I let you turn my knobs
Sound on Demand
Sound on Demand
remote controlling for vintage audio gear

Sound on Demand is a concept webservice for lending analog audio gear. We completely remote control a distant Moog MF-101 (lowpass filter) through motors, NodeJS and a website. You upload your audiofile, which is played through the MF-101 and streamed back to your client. At the same time you see a video image of the MF-101. If you start turning knobs on the website, motors start turning the real knobs on the MF-101 and the audio changes in the livestream. You also see the knobs turning in the video. Sound on Demand was mainly done with Nick Riegler and Ralph Stachulla and was Nick's and mine masterthesis.

Supervisors
Robert Rose
Michael Kipp
Peter Pardeike

Colleagues
Nick Riegler
Ralph Stachulla

Server
Motors
Adafruit Motorshield
Power supply
Drive shafts
Moog MF-101
Laptop with NodeJS server
Audiointerface

Client
PC with browser
Midicontroller

Sound on Demand started with our love for old synths, effects, and other audio equipment. And (unfortunately) with the certainty that we will never get our hands on all the nice old synths out there we’d like to play sometimes. So we asked the question: Can i hire a real synth on a webpage, play it, tweak it and still have the feeling of controlling a real device?

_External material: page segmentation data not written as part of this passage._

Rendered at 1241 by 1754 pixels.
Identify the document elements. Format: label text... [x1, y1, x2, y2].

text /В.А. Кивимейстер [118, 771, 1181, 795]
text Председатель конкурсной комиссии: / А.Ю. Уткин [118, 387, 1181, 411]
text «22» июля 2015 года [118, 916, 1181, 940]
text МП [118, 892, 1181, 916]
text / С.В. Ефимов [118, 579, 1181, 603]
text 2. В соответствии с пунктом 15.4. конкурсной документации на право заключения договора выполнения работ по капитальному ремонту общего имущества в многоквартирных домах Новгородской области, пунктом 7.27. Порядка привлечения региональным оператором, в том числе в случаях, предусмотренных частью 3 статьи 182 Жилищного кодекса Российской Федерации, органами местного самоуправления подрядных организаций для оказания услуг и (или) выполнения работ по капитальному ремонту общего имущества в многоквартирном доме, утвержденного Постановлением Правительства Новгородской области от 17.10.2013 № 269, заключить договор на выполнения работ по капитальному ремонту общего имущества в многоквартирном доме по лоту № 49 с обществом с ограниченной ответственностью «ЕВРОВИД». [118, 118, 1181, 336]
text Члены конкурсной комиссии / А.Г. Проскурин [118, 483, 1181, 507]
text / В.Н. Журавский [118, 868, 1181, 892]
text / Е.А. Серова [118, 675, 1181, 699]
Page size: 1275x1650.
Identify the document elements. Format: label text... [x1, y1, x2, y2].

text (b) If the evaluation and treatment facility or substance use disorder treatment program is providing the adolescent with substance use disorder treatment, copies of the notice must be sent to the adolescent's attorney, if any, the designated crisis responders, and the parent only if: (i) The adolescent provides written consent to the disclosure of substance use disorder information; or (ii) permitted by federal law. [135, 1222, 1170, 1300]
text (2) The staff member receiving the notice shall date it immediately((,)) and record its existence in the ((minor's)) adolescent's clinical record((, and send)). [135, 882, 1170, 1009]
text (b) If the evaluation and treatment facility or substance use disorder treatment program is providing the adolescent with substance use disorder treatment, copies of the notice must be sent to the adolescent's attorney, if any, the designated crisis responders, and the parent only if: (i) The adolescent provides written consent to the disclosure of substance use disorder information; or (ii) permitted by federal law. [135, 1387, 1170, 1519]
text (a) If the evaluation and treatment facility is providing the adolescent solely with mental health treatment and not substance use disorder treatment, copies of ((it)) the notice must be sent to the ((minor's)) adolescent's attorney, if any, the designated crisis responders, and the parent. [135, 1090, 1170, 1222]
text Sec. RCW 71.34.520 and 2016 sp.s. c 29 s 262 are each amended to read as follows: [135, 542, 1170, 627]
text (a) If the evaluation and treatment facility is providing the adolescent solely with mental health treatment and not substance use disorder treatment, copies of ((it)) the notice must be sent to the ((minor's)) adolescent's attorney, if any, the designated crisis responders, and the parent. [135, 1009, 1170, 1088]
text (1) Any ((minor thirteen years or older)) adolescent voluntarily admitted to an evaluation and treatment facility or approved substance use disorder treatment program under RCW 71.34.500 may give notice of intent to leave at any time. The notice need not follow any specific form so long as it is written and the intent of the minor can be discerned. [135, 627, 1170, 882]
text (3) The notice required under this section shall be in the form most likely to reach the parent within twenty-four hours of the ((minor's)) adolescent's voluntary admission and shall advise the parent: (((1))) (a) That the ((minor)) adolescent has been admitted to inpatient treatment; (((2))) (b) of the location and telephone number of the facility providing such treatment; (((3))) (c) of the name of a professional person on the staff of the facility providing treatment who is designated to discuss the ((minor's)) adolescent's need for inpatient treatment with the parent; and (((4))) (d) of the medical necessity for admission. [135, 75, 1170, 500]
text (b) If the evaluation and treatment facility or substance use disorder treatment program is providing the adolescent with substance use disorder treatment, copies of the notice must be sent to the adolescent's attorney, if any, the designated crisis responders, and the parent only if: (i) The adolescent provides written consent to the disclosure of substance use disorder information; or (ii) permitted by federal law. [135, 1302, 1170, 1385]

We did a concept setup that features a Moog MF-101 lowpass filter. Robust enough to take it to the workshop, yet a nice, defined, and definitely hearable sound effect. The especially tailored mounting for this effect lets us control all the 4 knobs with motors. We remove the original knobs and connect the potentiometer axels with drive shafts to the motors. The motors are equipped with rotary encoders, so we can calculate the position of every one. When starting the installation, all potentiometers are reset to zero. This is done with additional rotating discs on the axles and marked zero positions which are read by photo sensors.

Turning knobs is one chapter. The controller is another one. A NodeJS server is used to control our motordriver with a specially developed protocol. Also the server starts playback of the uploaded file, recording, streaming of sound and video, and delivering the website to the client.

Moog MF-101 built in the setup
Sound on Demand at the workshop
The first motor is turning knobs
Demonstrating Sound on Demand
Sound on Demand ready for presentation
Sound on Demand server and client
Exhibition set-up

Careful testing with powerful gears. Nobody likes getting potentiometers broken by a buggy programm. We used an Arduino Due with Adafruit Motorshield for our motorcontroller. The serial interface implementation checks all values and has his own state management.

Bigger is always better! Preparing the setup for the final presentation.

The Sound on Demand exhibit at Werkschau. Server and client are moved away from each other for better understanding. At the client table we used a consumer midi keyboard and the experimental midi support of chrome together with our client page to give the people the real feeling of knobs.

The center of the clients web view features the live videostream. As soon as you change the value of the virtual controllers, the value is sent to the Node server, verified and the corresponding potentiometer is getting turned. You can see the actual value of the knob as well as the target value. When the encoder measures rotation it sends its updated value to the client, so you wouldn’t even miss it if somebody would turn the axle by hand.

A very cool and handy feature is the automation editor. Because of an unavoidable amount of lag, sometimes it’s hard to hit the right value at the right time. With automations you can paint every parameter into the sound diagram like you would do it in most of the DAW’s. The parameterset is then uploaded to the server and plays simultaneously. Looping over your sound and iterating the parameter tuning you will archive your perfect sound.